Piazzolla Live, new material
Live recordings of new material
Concierto para bandoneon & Tres Tangos for bandoneon and orchestra performed with the Orchestra of St. Luke's. This CD is available on Electra/Nonesuch (the same label as Kronos Quartet), and like Tango: Zero Hour (another Nonesuch release) is of very high quality. Most of the "classical" recordings of Piazzolla are take-offs on his Tangos, and are performed in the old "schmaltzy" classical style (tons of vibrato on the violins, feels like a 50's movie soundtrack) rather than the drier contemporary form I'm used to (and prefer). These pieces, however, are composed by Piazzolla, and he plays them with the orchestra.
Excerpts from the liner notes:
Piazzolla's Concierto para bandoneon, commissioned by the Banco Provincia de Buenos Aires for a 1979 radio broadcast, resembles a baroque concerto grosso (cf. the back-to-Bach music of Stravinsky or Villa Lobos). It opens with a tutti, all business, brisk and marcato. The bandoneon takes a solo whose melody passes back to the orchestral tutti. More cantabile work by the soloist eventually leads to an interrupted cadenza, then a return of the first melodic solo and tutti. The code is deciso--decisve. Built on drive and repetition, the entire movement barely moves a hair's breadth from its B minor tonality.
The concerto's slow movemement begins with a long unaccompanied bandoneon melody in the finest "Bachianos argentiensis" style. For the first time we even get something like a traditional tango rhythm in the accompaniment. The finale, a rhythm Presto, alternates tonalities--driving A minor, graceful F-sharp minor--as well as a tutti and solo in approved concerto grosso fashion.

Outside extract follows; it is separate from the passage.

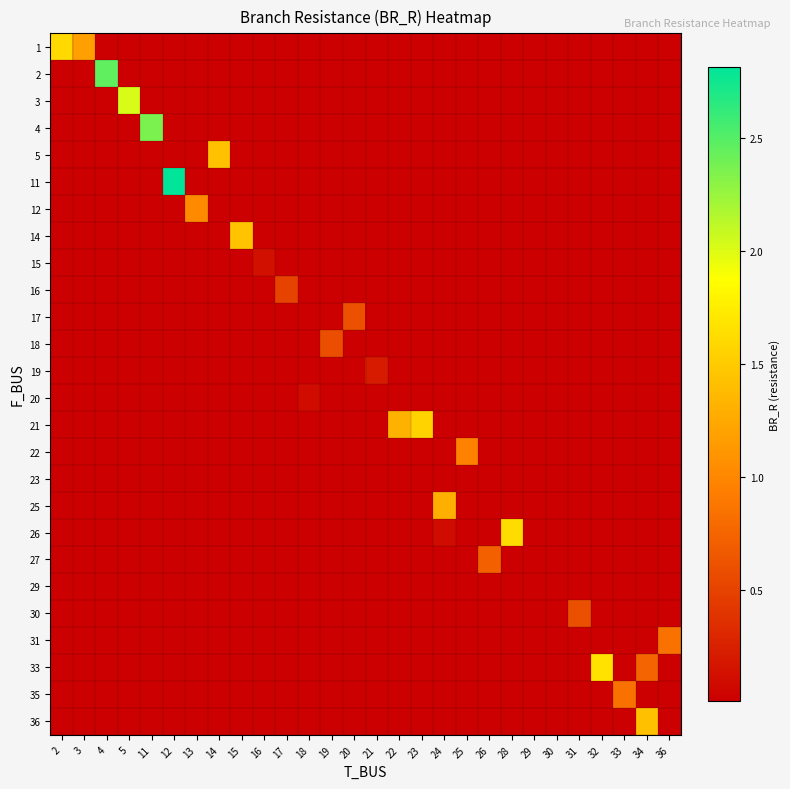

Which has a higher value, 17 or 24?

24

At the very end, the tempo changes to moderato and the key to A major for an unexpected passionate "Melancolica final." The breathtaking bandoneon melody, apparently unrelated to anything previously heard, nonetheless seems a logical outcome. Thirteen two-bar repetitions, pp to ffff, furnishing a powerful close.
Piazzolla's score of Shakespeare's Songe D'Une Nuit D'Ete (Midsummer Night's Dream) is a real find. This CD is fairly difficult to locate in the US, as it is an import on the "Milan Sur" label. Piazzolla wrote this music for the Comedie Francaise's performance of Shakespeare's play. The recording is of excellent sound quality. One caveat: two songs feature french male singing. If this sort of thing really turns you off, you might not like the CD. However, if you can stand the four or five minutes of singing (or even like it!) then this CD is for you. Note that Piazzolla does not play on this recording: the "Ensemble Paris Tango" does the performing.
Recorded live at the Montreux Jazz festival in Canada, The New Tango: Astor Piazzolla & Gary Burton play Piazzolla's Suite for Vibraphone and New Tango Quintet. If you like the sound of the vibraphone and prefer your Tango with a jazzy touch, then you'll like this CD. Personnally, I'm not crazy about it, because the vibraphone lacks the dynamics to be subtle. I much prefer mallet instruments in the works of Steve Reich, where the instrument's mathematical precision is put to good use. The last few songs on this CD don't have any vibraphone playing, and those are the ones I prefer.
This low-quality cover and generically named CD fooled me into thinking this was a bad Piazzolla live recording. Nothing could be further from the truth! Piazzolla's Tango features Piazzolla playing at the Inernational Festival for Guitar (Belgium). The first piece is a nice orchestral version of Adios Nonino, followed by the 15 minute Concerto for Bandoneon and Guitar.
La Historia del Tango, volumes 1 and 2 are what you would expect: decently recorded and well performed versions of classic tangos. Piazzolla did not write any of these, but he does perform them.
Unfortunately, the recording quality of Grandes Exitos prevents me from recommending it. The entire recording is overloaded and distorts throughout. It just isn't listenable.